> TRY IT
Every picture should be left out, but the lines below must be repeated exactly.

> RECORDS FOR THIS TASK
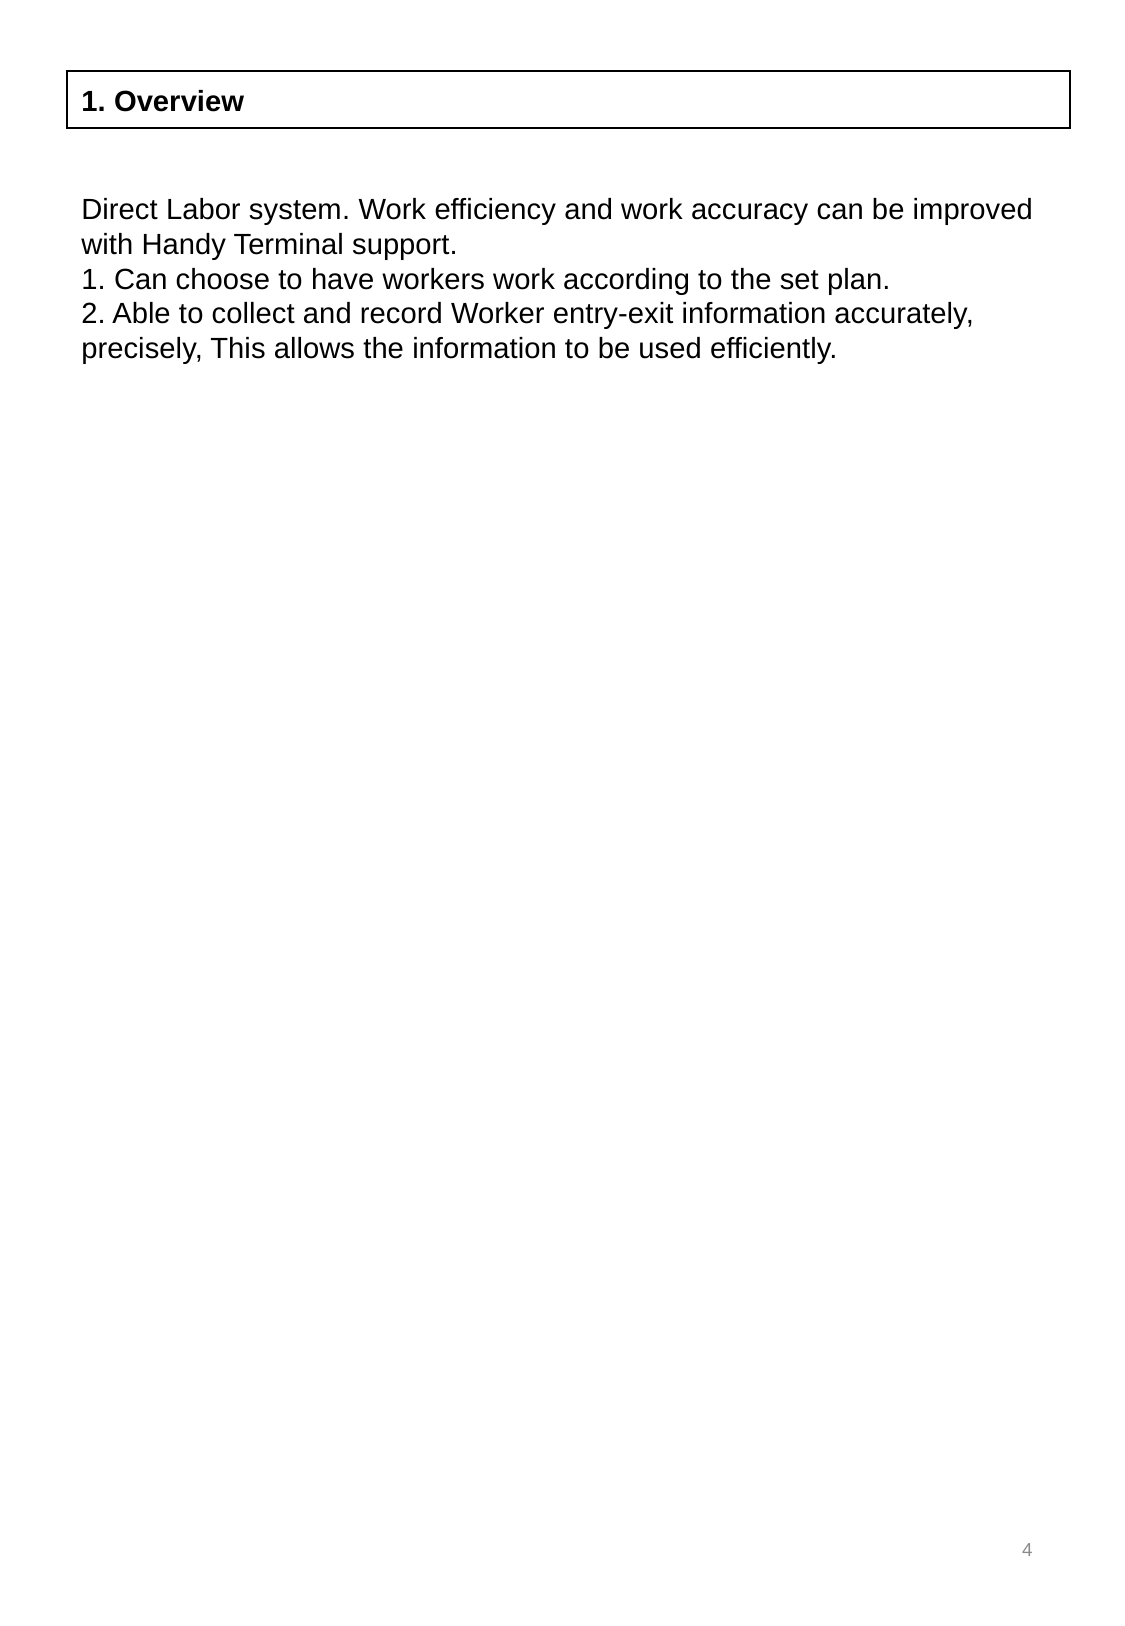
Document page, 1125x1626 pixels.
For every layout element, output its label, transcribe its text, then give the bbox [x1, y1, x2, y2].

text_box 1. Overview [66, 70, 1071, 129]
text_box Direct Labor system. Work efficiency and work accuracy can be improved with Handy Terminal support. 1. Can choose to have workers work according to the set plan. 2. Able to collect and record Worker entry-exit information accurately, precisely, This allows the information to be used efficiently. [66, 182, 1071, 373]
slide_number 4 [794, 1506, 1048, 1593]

> FINISHED TASK
Document page, 1125x1626 pixels.
For every layout element, output its label, transcribe its text, then give the bbox [x1, y1, x2, y2].

text_box 1. Overview [66, 70, 1071, 129]
text_box Direct Labor system. Work efficiency and work accuracy can be improved with Handy Terminal support. 1. Can choose to have workers work according to the set plan. 2. Able to collect and record Worker entry-exit information accurately, precisely, This allows the information to be used efficiently. [66, 182, 1071, 373]
slide_number 4 [794, 1506, 1048, 1593]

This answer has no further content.